1章
どこにも居場所がない。
そう感じたのはいつだっただろうか。
二人組を作らなくてはならないとき?
みんなはもらえていた友達からのお土産をもらえなかったとき?
インスタのストーリーで僕以外のいつめんでカラオケに行っているのを見たとき?
きっと日々の小さな所で感じていたのだ。
生きづらさを。
「は?判定おかしいだろなんで今のでダメ入らねえんだよ。おかしいだろおい」
部屋に無機質なゲーム音声と苛立ちで飽和した舌打ちが鳴りひびく。
『おいおい。あんまり声荒げるなよ。近所迷惑って知ってっか?』
心地いいまであるゲーム音に調子に乗った声が混じってくる。
こいつはネッ友の『山田だよピースピース☆彡』だ。
最初の頃はFF関係なだけだったが、だんだん一緒に通話をしたり、ゲームをする仲になっていった。そろそろオフ会というものに手を出してみようと考えている。
『♰刃♰は学校には行かなくてもいいの~?』
「その名前で呼ぶな!学校はいいんだよ…もう」
不登校になってからというものずっと山ピスと一緒にゲームをしている。
ちなみに♰刃♰というのは一個前のゲームとSNSのアカウント名だ。黒歴史だからさっさと忘れさせたいんだが忘れてくれない。
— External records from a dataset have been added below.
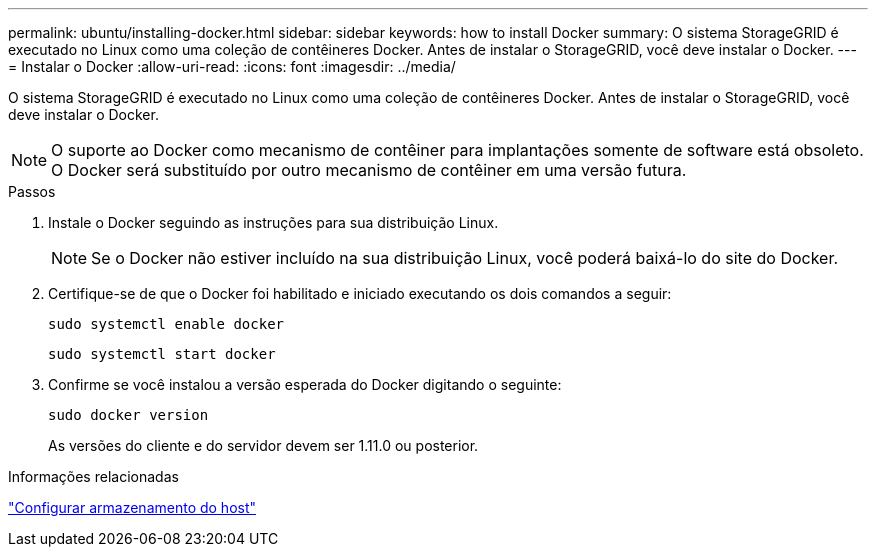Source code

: ---
permalink: ubuntu/installing-docker.html 
sidebar: sidebar 
keywords: how to install Docker 
summary: O sistema StorageGRID é executado no Linux como uma coleção de contêineres Docker.  Antes de instalar o StorageGRID, você deve instalar o Docker. 
---
= Instalar o Docker
:allow-uri-read: 
:icons: font
:imagesdir: ../media/


[role="lead"]
O sistema StorageGRID é executado no Linux como uma coleção de contêineres Docker.  Antes de instalar o StorageGRID, você deve instalar o Docker.


NOTE: O suporte ao Docker como mecanismo de contêiner para implantações somente de software está obsoleto. O Docker será substituído por outro mecanismo de contêiner em uma versão futura.

.Passos
. Instale o Docker seguindo as instruções para sua distribuição Linux.
+

NOTE: Se o Docker não estiver incluído na sua distribuição Linux, você poderá baixá-lo do site do Docker.

. Certifique-se de que o Docker foi habilitado e iniciado executando os dois comandos a seguir:
+
[listing]
----
sudo systemctl enable docker
----
+
[listing]
----
sudo systemctl start docker
----
. Confirme se você instalou a versão esperada do Docker digitando o seguinte:
+
[listing]
----
sudo docker version
----
+
As versões do cliente e do servidor devem ser 1.11.0 ou posterior.



.Informações relacionadas
link:configuring-host-storage.html["Configurar armazenamento do host"]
『え~学校は行っといたほうがいいよ~。俺みたいになりたくなけりゃ』
「たしかに学校に行った方がいいかもしれんな」
思いっきり切り付けてやると山ピスはおい!とツッコんだ。
『そろそろFFになってから3年だね~』
FFになってから3年ということは不登校になってから、こいつとゲームを一緒にするようになってからもう1年が経つのか。
「やっぱそのキャラ強すぎるって!」
『課金限定キャラだからね!強いに決まってるだろ~!』
「課金できないんだよ!こっちは金欠なんだから課金なんてできるわけないだろ?」
『バイト、紹介してやろうか?』
バイトか…アリか?いや、ナシだな。
「働いたら負けだと思ってる」
『ミームを積極的に取り入れていくんじゃない』
やっぱりこいつと話すのは楽しいな。どんな変化球を出してもちゃんと拾ってくれるし。
会ってみたいな。こいつに。
「なぁ、オフ会…しないか?」
ついに言ってしまった。沈黙がやけに長く感じる。
『オフ会?いいぞ。じゃあ空いてる日教えて…って言っても実質ニートだからいつも空いてるか!こっちで予定決めるから最終確認だけたのむね~。ディスコに送るから』
意外とあっさり決まってしまった。あと…
「実質ニートってなんだよ!不登校なだけでニートじゃねえよ!」
そう叫んでボイチャをブツ切りしてやった。
声にうれしさがにじんでるのがバレないように。